Atrial Fibrillation Flashcards
What are the most common causes of AF?
mrs SMITH S- sepsis M- mitral valve stenosis / regurgitation I – ischaemic heart disease T - thyrotoxicosis H – hypertension
What are the signs and symptoms of AF?
Often asymptomatic
But signs and symptoms reported can be:
- Palpitations
- Chest pain
- Dyspnea
- Irregularly irregular pulse
- Syncope
- Symptoms of associated conditions e.g. storke, sepsis or thyrotoxicosis
What is the first line investigation of AF? What findings would indicate AF?
- ECG fibrillatory waves (f)
o Missing p waves disorganised electrical activity overrides the organised activity from the sinoatrial node.
o Irregular R-R intervals irregular conduction of electrical impulses to the ventricles.
o Narrow QRS complexes
What are the two-differential diagnosis for an irregularly irregular pulse?
How do you differentiate between the two differentials?
- Atrial fibrillation
- Ventricular ectopics
o To differentiate ventricular ectopics heart rate becomes regular in patients with ventricular ectopics as ventricular ectopics disappear once the heart gets over a certain threshold. This does not happen with AF.
What are the underlying principles of managing atrial fibrillation?
Rate/Rythm Control
Reducing risk of stroke (anti-coagulants).
See diagram in AF and management word document.
Why is cardioversion only considered for patients that have AF presentation < 48 hours or have been anticoagulated for a period of time before attempting cardioversion?
- The moment a patient switches from AF to sinus rhythm presents the highest risk for embolism leading to stroke.

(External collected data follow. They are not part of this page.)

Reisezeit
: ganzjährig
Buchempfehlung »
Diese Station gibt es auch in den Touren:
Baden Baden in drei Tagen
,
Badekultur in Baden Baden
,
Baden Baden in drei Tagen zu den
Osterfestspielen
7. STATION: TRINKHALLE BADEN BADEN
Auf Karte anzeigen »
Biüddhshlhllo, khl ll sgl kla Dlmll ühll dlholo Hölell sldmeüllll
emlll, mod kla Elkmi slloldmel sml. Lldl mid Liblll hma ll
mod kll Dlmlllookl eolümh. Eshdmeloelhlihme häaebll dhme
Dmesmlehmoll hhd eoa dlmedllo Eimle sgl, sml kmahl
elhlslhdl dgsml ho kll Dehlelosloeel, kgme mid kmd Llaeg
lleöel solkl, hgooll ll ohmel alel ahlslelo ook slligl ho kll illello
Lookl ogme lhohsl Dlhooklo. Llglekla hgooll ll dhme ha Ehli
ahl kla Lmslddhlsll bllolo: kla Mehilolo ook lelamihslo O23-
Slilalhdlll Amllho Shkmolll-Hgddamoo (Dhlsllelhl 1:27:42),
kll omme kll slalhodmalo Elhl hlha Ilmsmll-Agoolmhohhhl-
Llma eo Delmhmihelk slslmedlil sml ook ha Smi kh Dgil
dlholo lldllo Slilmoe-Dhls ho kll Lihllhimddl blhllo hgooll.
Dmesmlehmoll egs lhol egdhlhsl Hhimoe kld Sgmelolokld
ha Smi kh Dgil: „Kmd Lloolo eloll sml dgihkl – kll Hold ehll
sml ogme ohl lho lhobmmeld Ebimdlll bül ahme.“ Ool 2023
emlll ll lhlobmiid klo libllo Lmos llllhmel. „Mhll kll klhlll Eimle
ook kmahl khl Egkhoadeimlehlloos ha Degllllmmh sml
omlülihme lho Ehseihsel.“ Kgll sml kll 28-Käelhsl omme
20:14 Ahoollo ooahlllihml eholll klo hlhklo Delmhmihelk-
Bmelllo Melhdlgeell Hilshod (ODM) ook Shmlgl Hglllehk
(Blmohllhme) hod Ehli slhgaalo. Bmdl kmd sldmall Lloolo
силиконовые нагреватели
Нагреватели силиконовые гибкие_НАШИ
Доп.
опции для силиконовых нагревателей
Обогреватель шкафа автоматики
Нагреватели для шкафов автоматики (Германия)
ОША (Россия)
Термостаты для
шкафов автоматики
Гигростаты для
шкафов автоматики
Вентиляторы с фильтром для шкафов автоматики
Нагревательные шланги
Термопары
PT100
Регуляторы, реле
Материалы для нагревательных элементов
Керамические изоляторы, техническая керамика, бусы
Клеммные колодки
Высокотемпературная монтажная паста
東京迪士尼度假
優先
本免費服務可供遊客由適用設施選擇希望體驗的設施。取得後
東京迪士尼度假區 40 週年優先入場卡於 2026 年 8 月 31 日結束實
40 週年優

To minimise this risk, patients must have either a short duration of symptoms (less than 48 hours) or be anticoagulated for a period of time prior to attempting cardioversion.
What tools do you use to assess the risk of coagulation and bleeding?
What score do you need to indicate your high risk of coagulation?
Use 2 tools
- CHA2-DS2-VASc score.
- HASBLED score
CHA2-DS2-VASc score > Congestive Heart failure > Hypertension > Age (2pts >75yr, 1pt 65-74yrs) > D- Diabetes > S2 --> stroke or TIA >V --> Vascular Disease (including IHD and peripheral vascular disease). >S --> Sex (female).
CHA2-DS2-VASc
- 0 points no anti-coagulation (but do a trans-thoracic echo to rule out valvular heart disease)
- 1 point if male, start anti-coagulant therapy, if female no
- 2+ points consider anti-coagulant therapy (offer a choice including warfarin and NOACs).
HASBLED Hypertension A- Abnormal liver and/or kidney function S- Stroke (history) B- Bleeding (Hx or tendency) L- Labile INRs whilst on warfarin E- Elderly D- Drugs e.g. NSAIDs, anti-platelets, alcohol (>8 units a week).
Score of 3+ indicates high risk of bleeding.
What is meant by pro-thrombin time and INR?
What does an INR of 2 suggest?
What is the target INR for AF?
Prothrombin time–> time it takes for the blood to clot.
INR ==> Assessment of prothrombin time of a patient compared to a normal healthy adult.
INR 2 ==> it takes twice as long to clot as that of a normal healthy adult.
INR for AF –> 2-3
What is warfarin metabolised by?
What is the anti-dote for warfarin?
What drugs/lifestyle factors/dietary components interfere with the activity of warfarin/its metabolism?
Half-life of warfarin?
cytochrome P450 system
Vitamin K
Antibiotics affect the activity of P450 system. INR is also affected by foods that have vitamin k (e.g. green leafy retables), or those that affect the P450 (e.g. alcohol). So its important to monitor INR whenever there are any changes to the life-style or drugs in patients being treated with warfarin.
Half-life = 1-3 days
Examples of NOACs?
Half-life of NOACs?
Advantages of NOACs over warfarin?
Apixaban, rivaroxaban and dabigatran
7-15 hours
> Similar stroke and bleeding risk as warfarin (or lower).
No monitoring is required
No major interaction problems.
What is paroxysmal AF?
How do you treat it?
What do you need to check before starting this treatment?
Contraindications to this drug?
AF that comes and goes in episodes, usually lasting more than 48 hours.
Flecanide (pill in pocket) approach
Need to check if they have a structural heart defect.
Also need to avoid flecanide in patients with atrial flutter as it can cause 1:1 AV conduction and lead to significant tachycardia.